● **EXERCISE**: Search the material for the word "slots" and copy every line in which it occurs.

● **INFORMATION GIVEN**:
'''

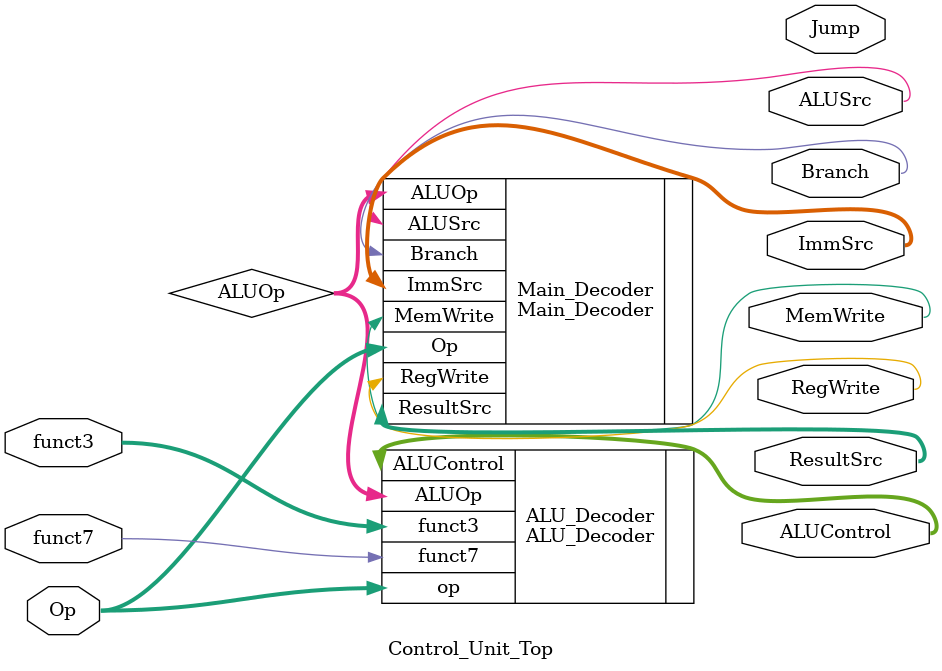
<source format=v>


`include "ALU_Decoder.v"
`include "Main_Decoder.v"

module Control_Unit_Top(Op,RegWrite,ImmSrc,ALUSrc,MemWrite,ResultSrc,Branch,funct3,funct7,ALUControl,Jump);
// added zero as input , jump and pcsrc as ouptut 
    input [6:0]Op;
    input funct7;
    input [2:0]funct3;
    output RegWrite,ALUSrc,MemWrite,Branch,Jump;
    output [1:0]ImmSrc,ResultSrc;
    output [2:0]ALUControl;

    wire [1:0]ALUOp;
    Main_Decoder Main_Decoder(
                .Op(Op),
                .RegWrite(RegWrite),
                .ImmSrc(ImmSrc),
                .MemWrite(MemWrite),
                .ResultSrc(ResultSrc),
                .Branch(Branch),
                .ALUSrc(ALUSrc),
                .ALUOp(ALUOp)
    );

    ALU_Decoder ALU_Decoder(
                            .ALUOp(ALUOp),
                            .funct3(funct3),
                            .funct7(funct7),
                            .op(Op),
                            .ALUControl(ALUControl)
    );


endmodule
</source>
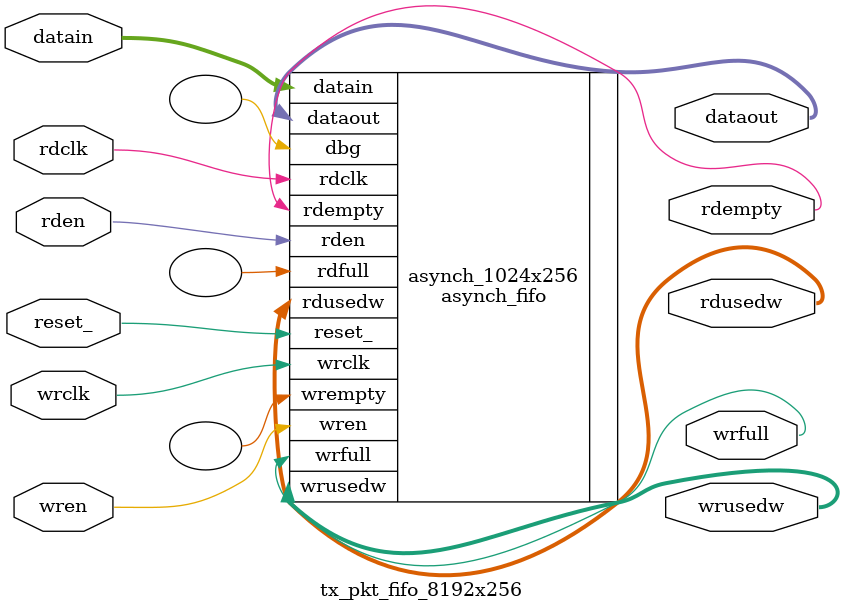
<source format=v>

`timescale 1ns / 1ns


module tx_pkt_fifo_8192x256 (
			reset_,
		
			wrclk,	
			wren,	
			datain,	
			wrfull,	
			wrusedw,

			rdclk,	
			rden,	
			dataout,
			rdempty,
			rdusedw 
);


	parameter WIDTH = 256,
			  DEPTH = 1024,
			  PTR	= 10;
			  
			  
			input 	wire 				reset_;

			input  	wire 				wrclk;          	// Clk for writing data                              
			input  	wire 				wren;          		// request to write                                  
			input  	wire [WIDTH-1 : 0]	datain;          	// Data coming in                                                   
			output 	wire				wrfull;           	// indicates fifo is full or not (To avoid overiding)
		    output	wire [PTR -1: 0]		wrusedw;            // number of slots currently in use for writing
		    
			input  	wire 				rdclk;           	// Clk for read data                                     
			input  	wire 				rden;            	// Request to read from FIFO                            
			output 	wire [WIDTH-1 : 0]	dataout; 	        // Data coming out                                      
			output 	wire 				rdempty;          	// indicates fifo is empty or not (to avoid underflow)  
			output 	wire [PTR  -1 : 0] 	rdusedw;          	// number of slots currently in use for reading         


asynch_fifo	#(.WIDTH (WIDTH),		  			
			  .DEPTH (DEPTH),
			  .PTR	 (PTR) )		 
		asynch_1024x256		  (
		
			.reset_		(reset_),                                                                       
			                                           		                                                 
			.wrclk		(wrclk),		                   	// Clk to write data                                                   
			.wren		(wren),	   	                   		// write enable          
			.datain		(datain),			                // write data          
			.wrfull		(wrfull),			                // indicates fifo is full or not (To avoid overiding)                  
			.wrempty	(),				                    // indicates fifo is empty or not (to avoid underflow)                                                               
			.wrusedw	(wrusedw),				            // wrusedw -number of locations filled in fifo                                                                        
                                                       		                                        
			.rdclk		(rdclk),		                   	// i-1, Clk to read data                               
			.rden		(rden),		                   		// i-1, read enable of data FIFO                                          
			.dataout	(dataout),			                // Dataout of data FIFO
			.rdfull		(),				                   	// indicates fifo is full or not (To avoid overiding) (Not used)         
			.rdempty	(rdempty),		                   	// indicates fifo is empty or not (to avoid underflow)      
			.rdusedw	(rdusedw),		                    // rdusedw -number of locations filled in fifo (not used ) 

			.dbg()

		 );
endmodule

</source>
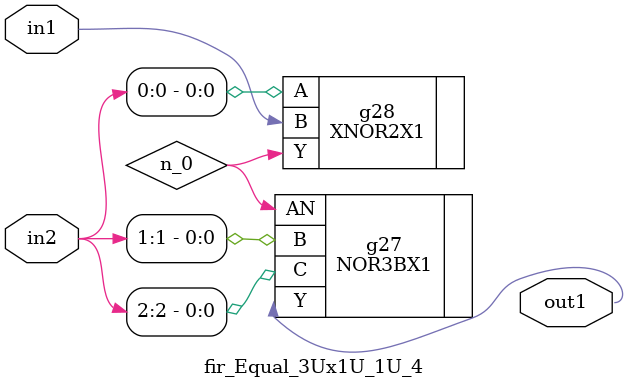
<source format=v>
`timescale 1ps / 1ps


module fir_Equal_3Ux1U_1U_4(in2, in1, out1);
  input [2:0] in2;
  input in1;
  output out1;
  wire [2:0] in2;
  wire in1;
  wire out1;
  wire n_0;
  NOR3BX1 g27(.AN (n_0), .B (in2[1]), .C (in2[2]), .Y (out1));
  XNOR2X1 g28(.A (in2[0]), .B (in1), .Y (n_0));
endmodule



</source>
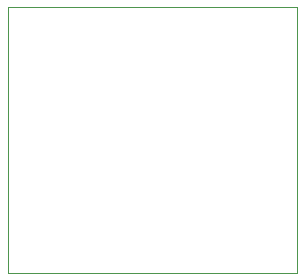
<source format=gbr>
%TF.GenerationSoftware,KiCad,Pcbnew,8.0.8*%
%TF.CreationDate,2025-02-01T23:36:58+01:00*%
%TF.ProjectId,pointControlPulse,706f696e-7443-46f6-9e74-726f6c50756c,rev?*%
%TF.SameCoordinates,Original*%
%TF.FileFunction,Profile,NP*%
%FSLAX46Y46*%
G04 Gerber Fmt 4.6, Leading zero omitted, Abs format (unit mm)*
G04 Created by KiCad (PCBNEW 8.0.8) date 2025-02-01 23:36:58*
%MOMM*%
%LPD*%
G01*
G04 APERTURE LIST*
%TA.AperFunction,Profile*%
%ADD10C,0.100000*%
%TD*%
G04 APERTURE END LIST*
D10*
X150500000Y-96000000D02*
X175000000Y-96000000D01*
X175000000Y-118500000D01*
X150500000Y-118500000D01*
X150500000Y-96000000D01*
M02*

</source>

'''

● **OUTPUT FOR THIS EXERCISE**:
		    output	wire [PTR -1: 0]		wrusedw;            // number of slots currently in use for writing
			output 	wire [PTR  -1 : 0] 	rdusedw;          	// number of slots currently in use for reading         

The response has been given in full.